Scenario planning, business model and disruptive technology
MINEMA’07 TUTORIAL
Anzère, Switzerland – February 2007
Identifying how insurgents disrupt established markets is a major challenge. In this tutorial, we study techniques for evaluating the disruptive potential of innovative business models. We illustrate these techniques with the case study of Shockfish.
Our analysis is composed of three parts.
First, we present a scenario-based forecasting approach, which could be helpful before defining a strategy of adoption, deployment, and management of business solutions; this forecasting method seems particularly appropriate since the future in a technology landscape, such as mobile computing and ambient intelligence, is so uncertain and the pace of development so fast.
Second, we define a business model ontology, which provides the analyst with a framework for describing the main components of a business model, covering the product innovation, the customer relationship, the infrastructure management, and the financial aspects.
Thirdly, we describe an analytical instrument for detecting disruptive innovations. We apply this instrument to a case study in order to discover the disruptive potential of its business model.

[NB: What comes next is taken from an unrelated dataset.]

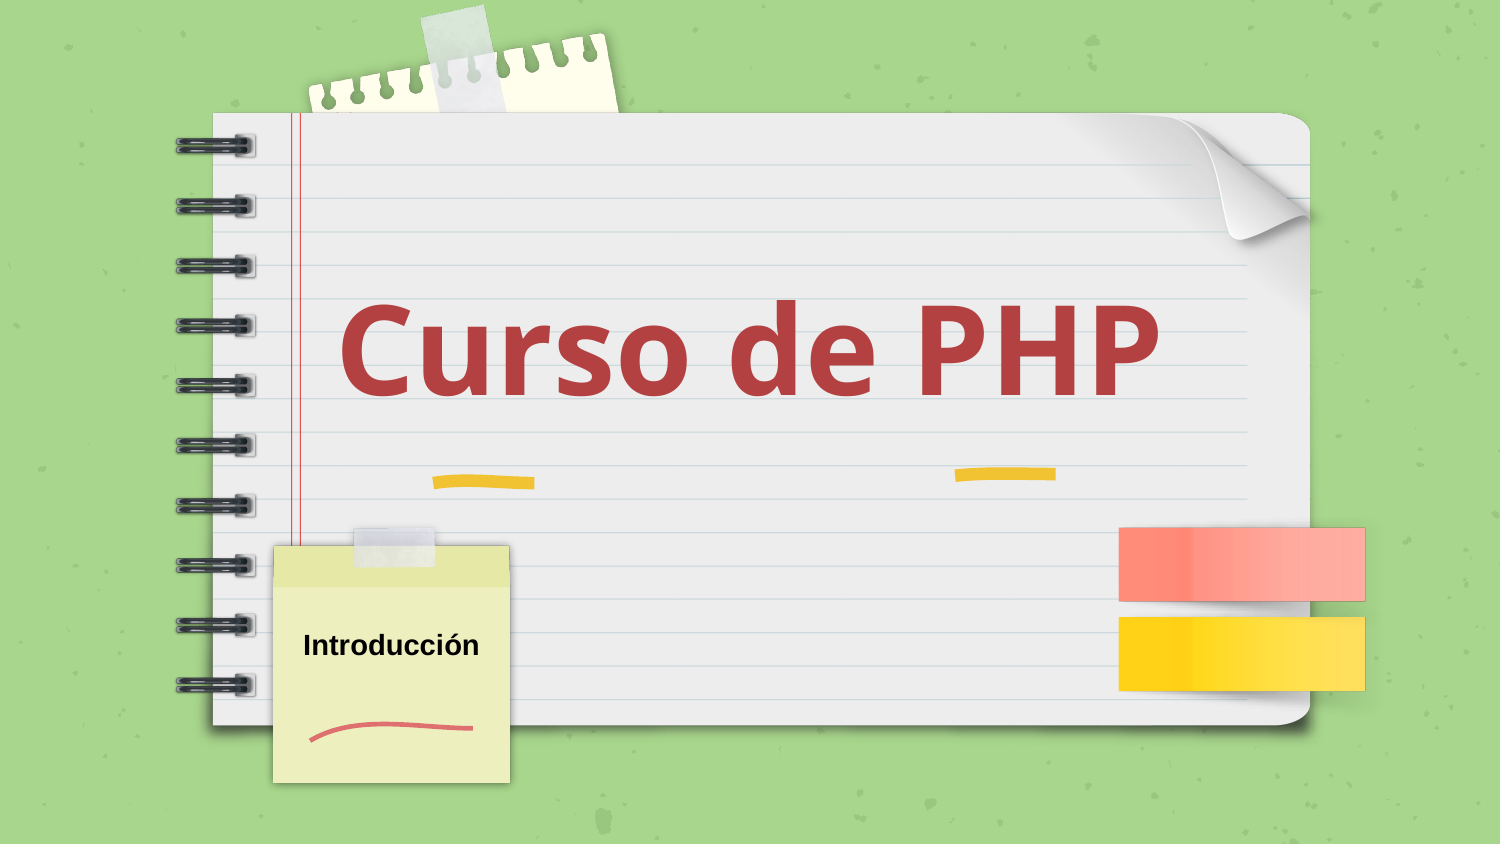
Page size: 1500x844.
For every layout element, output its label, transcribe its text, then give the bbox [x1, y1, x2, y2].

Today’s business environment is characterized by rapid technological change that makes disruptive innovations and new business models possible. However, little analytical tools help in identifying disruptive business models. Therefore we believe there are four reasons why practitioners and academics attending MINEMA could be interested in this tutorial:
- It presents a rigorous conceptual framework for defining and describing a business model;
- It shows how this framework can be applied to describe and understand a concrete case study, and, in addition, how it can be used for comparing two business models;
- It describes an analytical instrument, similar to a multi-criterion decision model, for detecting the potential disruptiveness of a business model;
- The analytical tools presented in the tutorial are applied to an attractive case study that is a likely potential to disrupt the mobile computing market.